ReproduçãoDesenho de floresta virgem feito por William Michaud
O engenheiro belga Gustavo Rumbelsperger também foi um dos aventureiros convidados por Dr. Faivre para participar da colonização dos sertões do Alto Ivaí. Ele foi o responsável pelos projetos de edificações, estradas e divisões de áreas da Colônia Tereza. As suas pranchas, apresentadas nessa exposição, são os primeiros projetos urbanísticos do Paraná. Duas dessas pranchas são os primeiros mapas de uma cidade. Num Estado governado por um urbanista, não é incrível que isso esteja ainda na mãos de particulares?, argumenta José Álvaro.
Numa expedição pelos rios do Paraná, contratados pelo governo imperial, os engenheiros Franz e o seu pai Joseph Keller também fizeram o registro ilustrativo das paisagens paranaenses. As peças mais importantes são as referentes aos índios Kayoás, pois forneceram detalhes preciosos sobre essa tribo. Os trabalhos dos Keller, além de documentais, destacam-se pela qualidade artística.
As paisagens e o detalhamento da flora do litoral paranaense são temas das obras do pintor William Michaud, que se estabeleceu em 1854 na colônia de imigrantes suíços formada no Superagui. Segundo Cassiana Lícia de Lacerda, organizadora da exposição, com a aquisição das iconografias que integram o acervo de Newton Carneiro, serão mantidas no Paraná os mais significativos trabalhos de Michaud, condição que tornará o Estado o principal centro brasileiro das obras do pintor suíço. Muitas de suas obras encontram-se também no Museu de Vevey (Suíça).
Desta forma garantimos que esses documentos não saiam do Estado. A este acervo juntam-se algumas obras adquiridas pelo prefeito Cássio Taniguchi como mapas, vistas e atlas, afirma Cassiana. Ela reconhece a importância das ilustrações do início do século 19 para a cultura do Estado.
Com esse projeto garantimos a permanência no Paraná desse precioso acervo, que reúne peças fundamentais da nossa história. O fato de ser adquirido por um órgão público, como a Fundação Cultural, permite que um maior número de pessoas tenham acesso a essas informações, afirma a presidente da Fundação Cultural de Curitiba, Margarita Sansone.
José Álvaro Carneiro reconhece que o pai e o tio - Newton e David Carneiro - juntos, com paciência, esforço e dinheiro próprio, guardaram praticamente toda a História do Estado. Meu pai colecionou o maior conjunto iconográfico que existe no Estado e o irmão dele, nada menos do que um museu, riquíssimo em peças, obras e documentos históricos. É premente o resgate desses acervos para que a comunidade possa ser senhora dessa História, diz. Isso merece reflexão mais do que apenas uma exposição.

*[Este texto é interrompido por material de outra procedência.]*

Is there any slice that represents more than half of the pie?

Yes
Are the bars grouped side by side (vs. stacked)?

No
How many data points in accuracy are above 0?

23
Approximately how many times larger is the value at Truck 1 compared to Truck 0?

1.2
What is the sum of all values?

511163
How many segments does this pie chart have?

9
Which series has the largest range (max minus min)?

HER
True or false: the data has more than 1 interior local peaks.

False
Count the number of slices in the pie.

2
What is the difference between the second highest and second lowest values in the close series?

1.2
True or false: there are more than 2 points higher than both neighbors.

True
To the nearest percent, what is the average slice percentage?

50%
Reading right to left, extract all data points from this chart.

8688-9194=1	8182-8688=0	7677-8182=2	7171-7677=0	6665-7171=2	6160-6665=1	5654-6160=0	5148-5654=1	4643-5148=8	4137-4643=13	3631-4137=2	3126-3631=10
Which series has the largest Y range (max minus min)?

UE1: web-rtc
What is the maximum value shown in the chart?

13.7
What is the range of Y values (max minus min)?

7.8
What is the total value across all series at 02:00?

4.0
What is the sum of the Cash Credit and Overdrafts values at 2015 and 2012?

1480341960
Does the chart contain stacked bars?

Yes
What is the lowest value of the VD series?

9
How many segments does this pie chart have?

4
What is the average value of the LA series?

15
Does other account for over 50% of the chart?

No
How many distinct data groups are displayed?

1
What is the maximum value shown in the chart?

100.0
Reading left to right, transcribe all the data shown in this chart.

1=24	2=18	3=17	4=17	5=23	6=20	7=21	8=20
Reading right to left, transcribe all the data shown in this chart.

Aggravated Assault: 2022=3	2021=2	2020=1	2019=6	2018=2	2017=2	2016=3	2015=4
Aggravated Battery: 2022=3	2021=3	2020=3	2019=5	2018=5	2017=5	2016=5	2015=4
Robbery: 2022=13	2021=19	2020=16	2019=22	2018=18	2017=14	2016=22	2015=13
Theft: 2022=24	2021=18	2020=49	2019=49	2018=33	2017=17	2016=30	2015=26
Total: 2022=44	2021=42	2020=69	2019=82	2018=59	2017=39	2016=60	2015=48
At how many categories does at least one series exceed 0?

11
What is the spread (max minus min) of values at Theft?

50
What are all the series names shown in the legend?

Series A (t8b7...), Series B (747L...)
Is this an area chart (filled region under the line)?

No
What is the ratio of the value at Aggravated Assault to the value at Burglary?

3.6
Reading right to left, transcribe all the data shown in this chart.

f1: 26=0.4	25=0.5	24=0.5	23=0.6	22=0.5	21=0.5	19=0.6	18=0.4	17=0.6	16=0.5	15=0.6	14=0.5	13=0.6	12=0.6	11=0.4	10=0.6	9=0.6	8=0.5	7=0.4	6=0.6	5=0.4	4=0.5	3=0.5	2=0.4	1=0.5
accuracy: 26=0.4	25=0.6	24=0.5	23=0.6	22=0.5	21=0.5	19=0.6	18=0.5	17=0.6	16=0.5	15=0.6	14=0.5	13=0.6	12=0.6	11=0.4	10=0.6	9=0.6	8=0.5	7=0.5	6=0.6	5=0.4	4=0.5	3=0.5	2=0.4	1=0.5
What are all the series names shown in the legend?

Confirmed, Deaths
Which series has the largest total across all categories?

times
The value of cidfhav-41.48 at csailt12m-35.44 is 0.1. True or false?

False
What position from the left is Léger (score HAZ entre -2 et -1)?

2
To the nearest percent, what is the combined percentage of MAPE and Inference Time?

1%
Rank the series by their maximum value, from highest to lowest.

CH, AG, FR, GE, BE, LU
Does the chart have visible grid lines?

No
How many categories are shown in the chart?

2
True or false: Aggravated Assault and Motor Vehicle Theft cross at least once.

Carneiro afirma ser a única pessoa no Estado que possui registro nos principais mercados de documentos históricos no País e no exterior. Recentemente comprei uma carta do presidente de província Afonso Camargo, sobre a colonização do Estado. É preciso ficar atento. A Lei Rouanet é o único caminho para que a História do Paraná não seja corroída pelo tempo. Mais do que moderno, o Estado precisa ser contemporâneo, conhecer melhor ele próprio.
Entre as raridades expostas há ainda documentos curiosos como um rol de dotes de uma moça de Paranaguá, registrado e atestado por Inácio Lustosa, em 1817. E mais, ainda do universo feminino, um caderninho de anotações de danças, do final do século passado. Isso não são só estórias mas História e precisa ser visto por meninos e meninas, reconhece José Álvaro.
Exposição Raridades Documentais Paranaenses Sede da Fundação Cultural de Curitiba Praça Garibaldi, 7. De hoje a 31 de maio, de segunda a sexta-feira das 9h às 18 horas e domingos, das 9h às 13 horas.